Text transcribed from the pages:
=-=-=-=-=
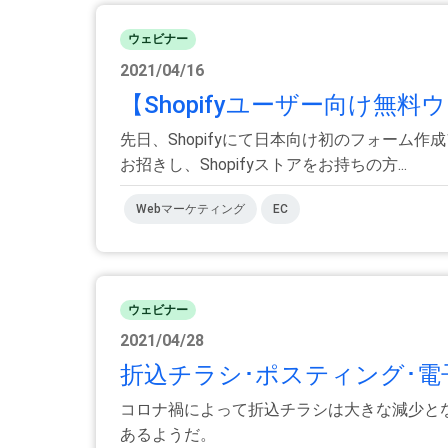
ウェビナー
2021/04/16
【Shopifyユーザー向け無
先日、Shopifyにて日本向け初のフォーム
お招きし、Shopifyストアをお持ちの方...
Webマーケティング
EC
ウェビナー
2021/04/28
折込チラシ･ポスティング･電子
コロナ禍によって折込チラシは大きな減少と
あるようだ。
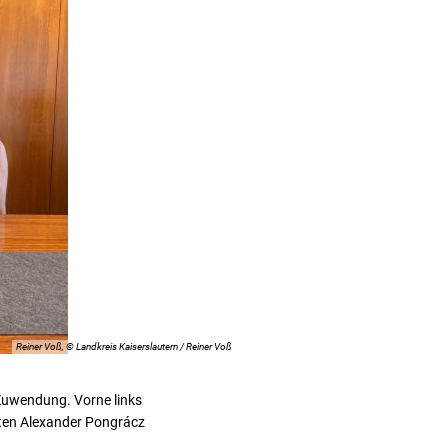
Reiner Voß, © Landkreis Kaiserslautern / Reiner Voß
e Zuwendung. Vorne links
nten Alexander Pongrácz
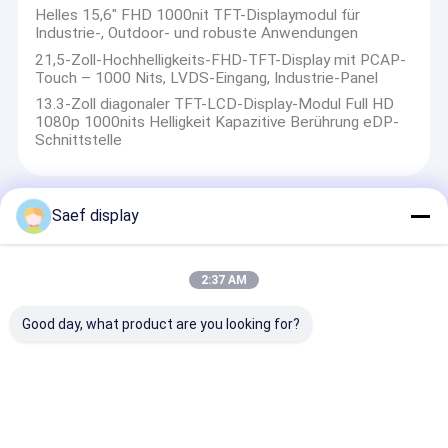
Helles 15,6" FHD 1000nit TFT-Displaymodul für
Industrie-, Outdoor- und robuste Anwendungen
21,5-Zoll-Hochhelligkeits-FHD-TFT-Display mit PCAP-
Touch – 1000 Nits, LVDS-Eingang, Industrie-Panel
13.3-Zoll diagonaler TFT-LCD-Display-Modul Full HD
1080p 1000nits Helligkeit Kapazitive Berührung eDP-
Schnittstelle
Saef display
tragbarer Monitor
13.3 inch 1920×1200 Industrial Touch Monitor,Wall-
mountable,10-point Touch,1000 nit brightness, metal
2:37 AM
Housing & Multi-interface (DC12V/VGA/HDMI/USB)
Good day, what product are you looking for?
13.3-inch 1920×1200 HD Touch Monitor | 10-point
Touch, 1000 nit brightness, metal Housing & Multi-
interface (DC12V/VGA/HDMI/USB)
10,1-Zoll 1920×1200 HD Touch Monitor | 10-Punkt-
Touch, Kunststoffgehäuse & Multi-Interface
(DC12V/VGA/HDMI/AV/USB/BNC)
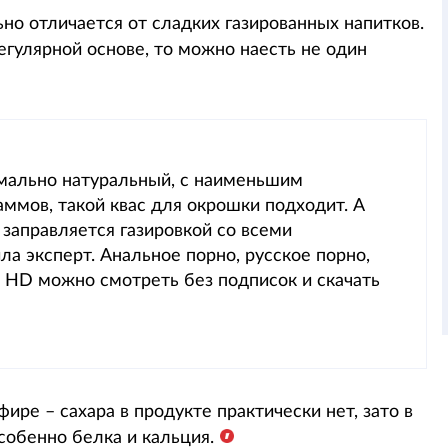
но отличается от сладких газированных напитков.
егулярной основе, то можно наесть не один
имально натуральный, с наименьшим
аммов, такой квас для окрошки подходит. А
 заправляется газировкой со всеми
а эксперт. Анальное порно, русское порно,
 HD можно смотреть без подписок и скачать
ире – сахара в продукте практически нет, зато в
обенно белка и кальция.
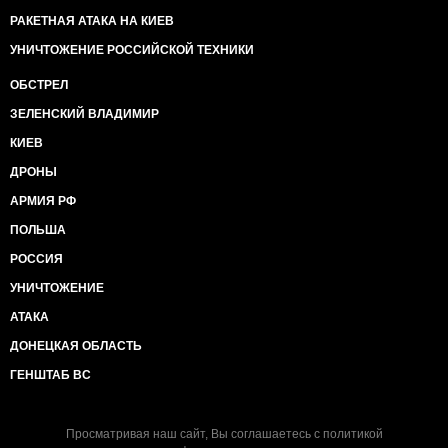
РАКЕТНАЯ АТАКА НА КИЕВ
УНИЧТОЖЕНИЕ РОССИЙСКОЙ ТЕХНИКИ
ОБСТРЕЛ
ЗЕЛЕНСКИЙ ВЛАДИМИР
КИЕВ
ДРОНЫ
АРМИЯ РФ
ПОЛЬША
РОССИЯ
УНИЧТОЖЕНИЕ
АТАКА
ДОНЕЦКАЯ ОБЛАСТЬ
ГЕНШТАБ ВС
Просматривая наш сайт, Вы соглашаетесь с
политикой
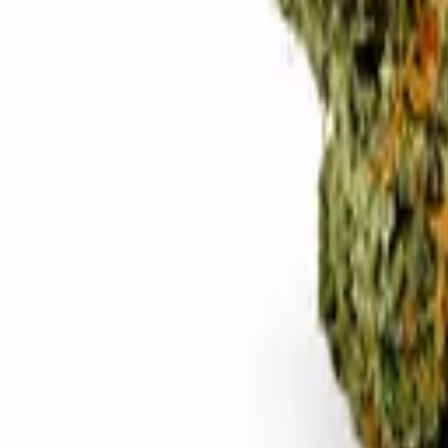
Rezept anfragen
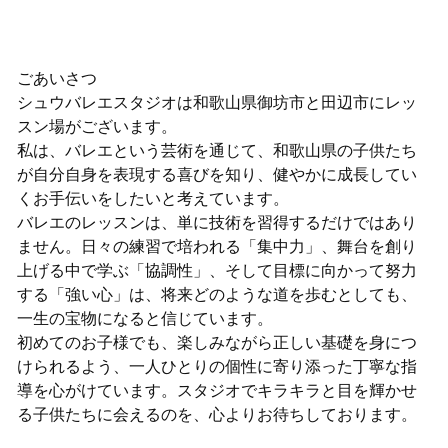
ごあいさつ
シュウバレエスタジオは和歌山県御坊市と田辺市にレッ
スン場がございます。
私は、バレエという芸術を通じて、和歌山県の子供たち
が自分自身を表現する喜びを知り、健やかに成長してい
くお手伝いをしたいと考えています。
バレエのレッスンは、単に技術を習得するだけではあり
ません。日々の練習で培われる「集中力」、舞台を創り
上げる中で学ぶ「協調性」、そして目標に向かって努力
する「強い心」は、将来どのような道を歩むとしても、
一生の宝物になると信じています。
初めてのお子様でも、楽しみながら正しい基礎を身につ
けられるよう、一人ひとりの個性に寄り添った丁寧な指
導を心がけています。スタジオでキラキラと目を輝かせ
る子供たちに会えるのを、心よりお待ちしております。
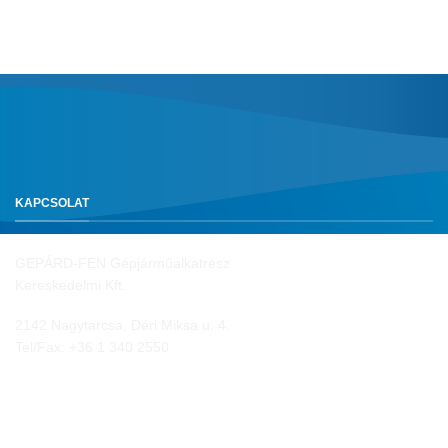
KAPCSOLAT
GEPÁRD-FEN Gépjárműalkatrész
Kereskedelmi Kft.
2142 Nagytarcsa, Déri Miksa u. 4.
Tel/Fax:
+36 1 340 2550
NYITVA TARTÁS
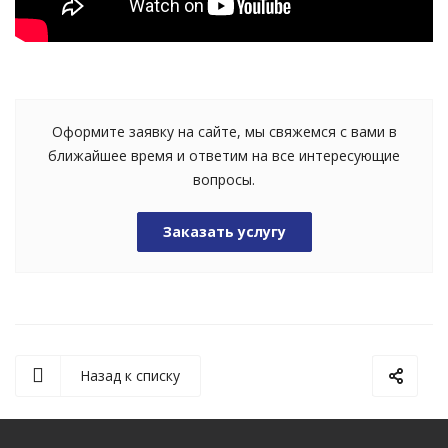
Оформите заявку на сайте, мы свяжемся с вами в
ближайшее время и ответим на все интересующие
вопросы.
Заказать услугу
Назад к списку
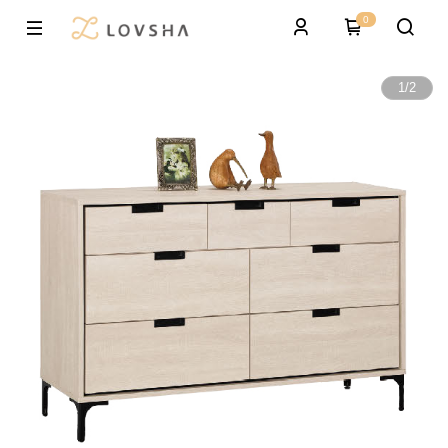
0
1
/
2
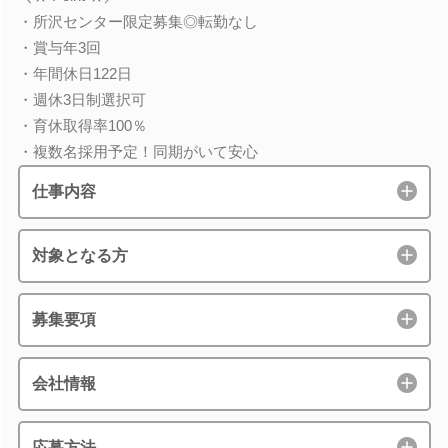
・所沢センター限定募集◎転勤なし
・賞与年3回
・年間休日122日
・週休3日制選択可
・育休取得率100％
・複数名採用予定！同期がいて安心
仕事内容
対象となる方
募集要項
会社情報
応募方法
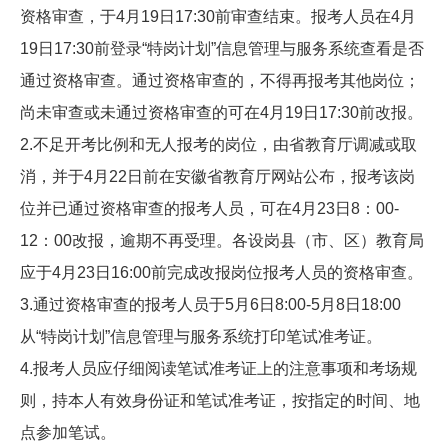
资格审查，于4月19日17:30前审查结束。报考人员在4月
19日17:30前登录“特岗计划”信息管理与服务系统查看是否
通过资格审查。通过资格审查的，不得再报考其他岗位；
尚未审查或未通过资格审查的可在4月19日17:30前改报。
2.不足开考比例和无人报考的岗位，由省教育厅调减或取
消，并于4月22日前在安徽省教育厅网站公布，报考该岗
位并已通过资格审查的报考人员，可在4月23日8：00-
12：00改报，逾期不再受理。各设岗县（市、区）教育局
应于4月23日16:00前完成改报岗位报考人员的资格审查。
3.通过资格审查的报考人员于5月6日8:00-5月8日18:00
从“特岗计划”信息管理与服务系统打印笔试准考证。
4.报考人员应仔细阅读笔试准考证上的注意事项和考场规
则，持本人有效身份证和笔试准考证，按指定的时间、地
点参加笔试。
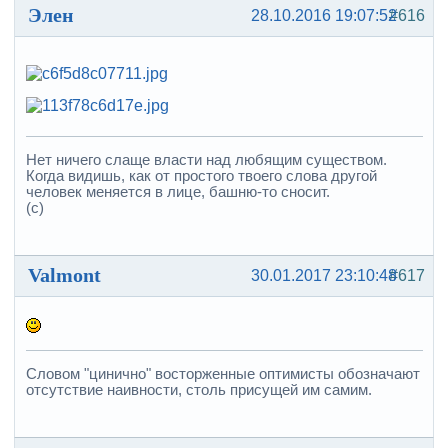
Элен
28.10.2016 19:07:52
#616
Нет ничего слаще власти над любящим существом.
Когда видишь, как от простого твоего слова другой
человек меняется в лице, башню-то сносит.
(с)
Valmont
30.01.2017 23:10:48
#617
Словом "цинично" восторженные оптимисты обозначают
отсутствие наивности, столь присущей им самим.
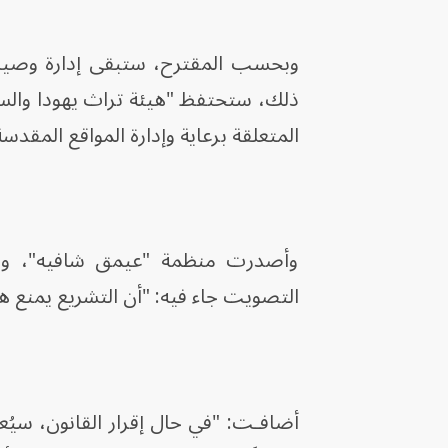
وبحسب المقترح، ستبقى إدارة وصيانة
ذلك، ستحتفظ "هيئة تراث يهودا والسا
المتعلقة برعاية وإدارة المواقع المقدسة
وأصدرت منظمة "عيمق شافيه"، وهي م
التصويت جاء فيه: "أن التشريع يمنع هي
أضافـت: "في حال إقرار القانون، سيُعدّ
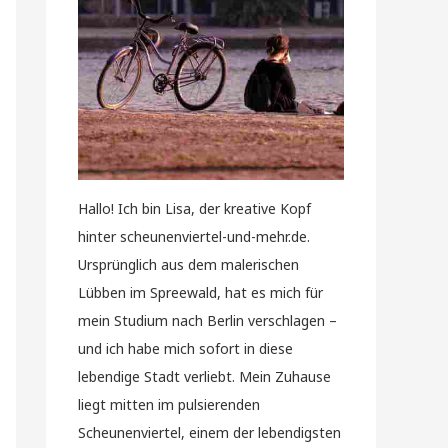
Hallo! Ich bin Lisa, der kreative Kopf
hinter scheunenviertel-und-mehr.de.
Ursprünglich aus dem malerischen
Lübben im Spreewald, hat es mich für
mein Studium nach Berlin verschlagen –
und ich habe mich sofort in diese
lebendige Stadt verliebt. Mein Zuhause
liegt mitten im pulsierenden
Scheunenviertel, einem der lebendigsten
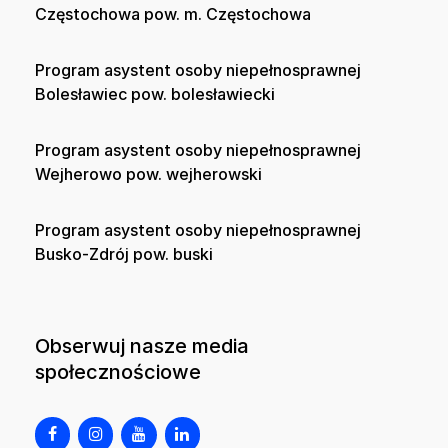
Częstochowa pow. m. Częstochowa
Program asystent osoby niepełnosprawnej
Bolesławiec pow. bolesławiecki
Program asystent osoby niepełnosprawnej
Wejherowo pow. wejherowski
Program asystent osoby niepełnosprawnej
Busko-Zdrój pow. buski
Obserwuj nasze media
społecznościowe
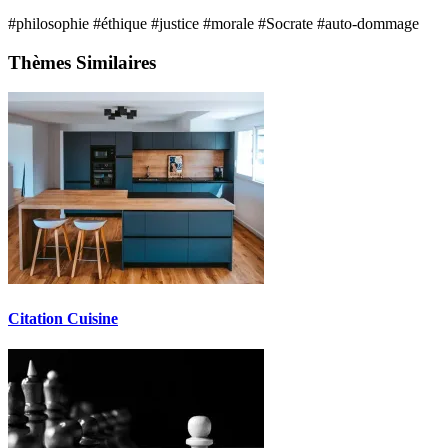
#philosophie
#éthique
#justice
#morale
#Socrate
#auto-dommage
Thèmes Similaires
Citation Cuisine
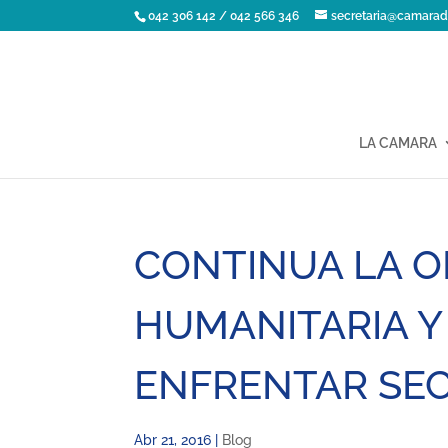
042 306 142 / 042 566 346
secretaria@camarad
LA CAMARA
CONTINUA LA O
HUMANITARIA Y
ENFRENTAR SE
Abr 21, 2016
|
Blog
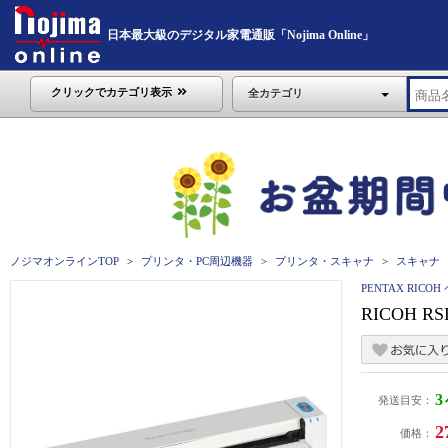
日本最大級のデジタル家電通販「Nojima Online」
クリックでカテゴリ表示
全カテゴリ
ノジマオンラインTOP
プリンタ・PC周辺機器
プリンタ・スキャナ
スキャナ
PENTAX RIC
RICOH RS
発送目安：
2
価格：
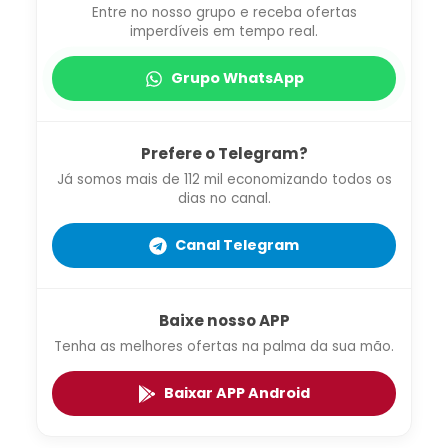
Entre no nosso grupo e receba ofertas
imperdíveis em tempo real.
Grupo WhatsApp
Prefere o Telegram?
Já somos mais de 112 mil economizando todos os
dias no canal.
Canal Telegram
Baixe nosso APP
Tenha as melhores ofertas na palma da sua mão.
Baixar APP Android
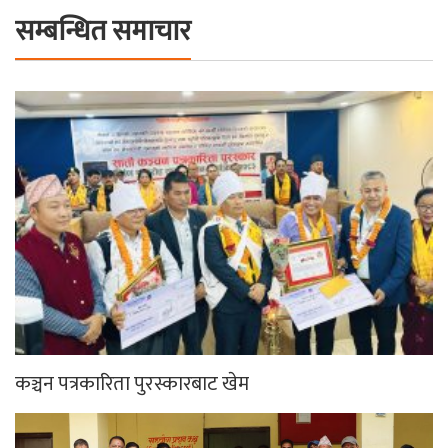
सम्बन्धित समाचार
कञ्चन पत्रकारिता पुरस्कारबाट खेम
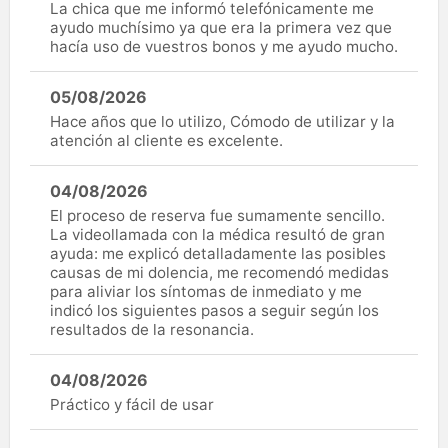
La chica que me informó telefónicamente me
ayudo muchísimo ya que era la primera vez que
hacía uso de vuestros bonos y me ayudo mucho.
05/08/2026
Hace años que lo utilizo, Cómodo de utilizar y la
atención al cliente es excelente.
04/08/2026
El proceso de reserva fue sumamente sencillo.
La videollamada con la médica resultó de gran
ayuda: me explicó detalladamente las posibles
causas de mi dolencia, me recomendó medidas
para aliviar los síntomas de inmediato y me
indicó los siguientes pasos a seguir según los
resultados de la resonancia.
04/08/2026
Práctico y fácil de usar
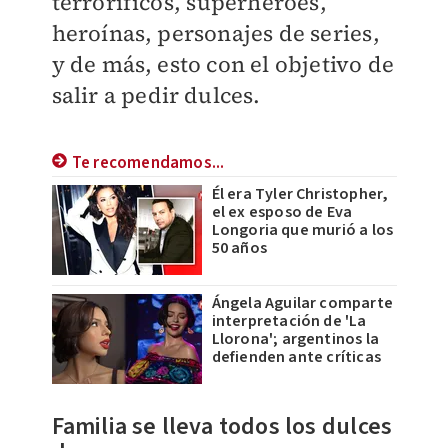
terroríficos,
superhéroes,
heroínas, personajes de series,
y de más, esto con el objetivo de
salir a pedir dulces.
Te recomendamos...
Él era Tyler Christopher,
el ex esposo de Eva
Longoria que murió a los
50 años
Ángela Aguilar comparte
interpretación de 'La
Llorona'; argentinos la
defienden ante críticas
Familia se lleva todos los dulces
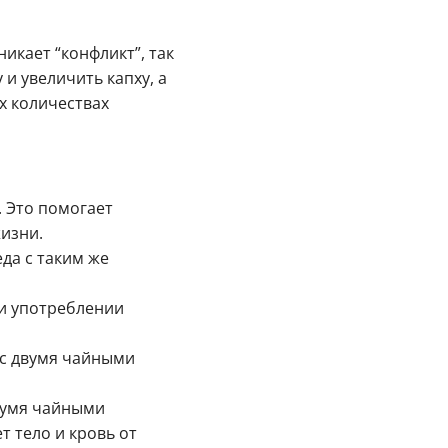
икает “конфликт”, так
и увеличить капху, а
х количествах
. Это помогает
изни.
да с таким же
ри употреблении
 с двумя чайными
двумя чайными
 тело и кровь от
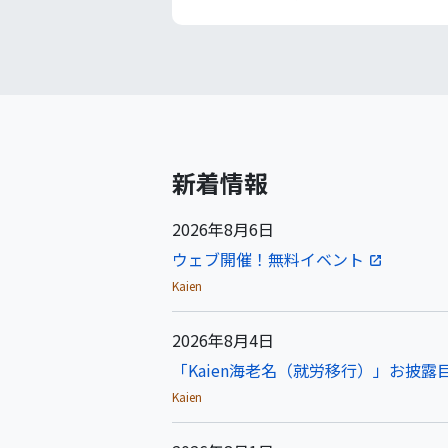
新着情報
2026年8月6日
ウェブ開催！無料イベント
Kaien
2026年8月4日
「Kaien海老名（就労移行）」お披露目
Kaien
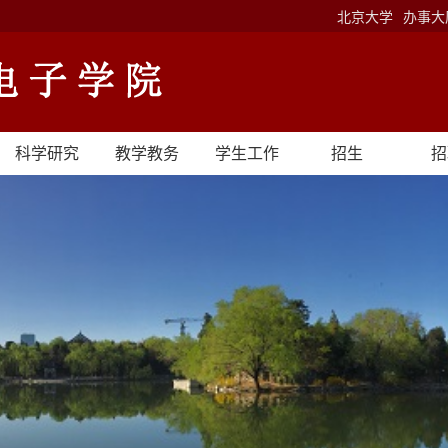
北京大学
办事大
科学研究
教学教务
学生工作
招生
招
=-=-=-=-=
▸ **WHAT THE EXERCISE ASKS**: Quote the material word for word, from the line with "Оформите заявку на" up to and including the line with "إقرار القانون، سيُعدّ". Leave the pictures out of your answer.

▸ **WORKED SOLUTION**:
Оформите заявку на сайте, мы свяжемся с вами в
ближайшее время и ответим на все интересующие
вопросы.
Заказать услугу
Назад к списку
0
1
/
2
・所沢センター限定募集◎転勤なし
・賞与年3回
・年間休日122日
・週休3日制選択可
・育休取得率100％
・複数名採用予定！同期がいて安心
仕事内容
対象となる方
募集要項
会社情報
応募方法
资格审查，于4月19日17:30前审查结束。报考人员在4月
19日17:30前登录“特岗计划”信息管理与服务系统查看是否
通过资格审查。通过资格审查的，不得再报考其他岗位；
尚未审查或未通过资格审查的可在4月19日17:30前改报。
2.不足开考比例和无人报考的岗位，由省教育厅调减或取
消，并于4月22日前在安徽省教育厅网站公布，报考该岗
位并已通过资格审查的报考人员，可在4月23日8：00-
12：00改报，逾期不再受理。各设岗县（市、区）教育局
应于4月23日16:00前完成改报岗位报考人员的资格审查。
3.通过资格审查的报考人员于5月6日8:00-5月8日18:00
从“特岗计划”信息管理与服务系统打印笔试准考证。
4.报考人员应仔细阅读笔试准考证上的注意事项和考场规
则，持本人有效身份证和笔试准考证，按指定的时间、地
点参加笔试。
Элен
28.10.2016 19:07:52
#616
Нет ничего слаще власти над любящим существом.
Когда видишь, как от простого твоего слова другой
человек меняется в лице, башню-то сносит.
(с)
Valmont
30.01.2017 23:10:48
#617
Словом "цинично" восторженные оптимисты обозначают
отсутствие наивности, столь присущей им самим.
وبحسب المقترح، ستبقى إدارة وصيانة
ذلك، ستحتفظ "هيئة تراث يهودا والسا
المتعلقة برعاية وإدارة المواقع المقدسة
وأصدرت منظمة "عيمق شافيه"، وهي م
التصويت جاء فيه: "أن التشريع يمنع هي
أضافـت: "في حال إقرار القانون، سيُعدّ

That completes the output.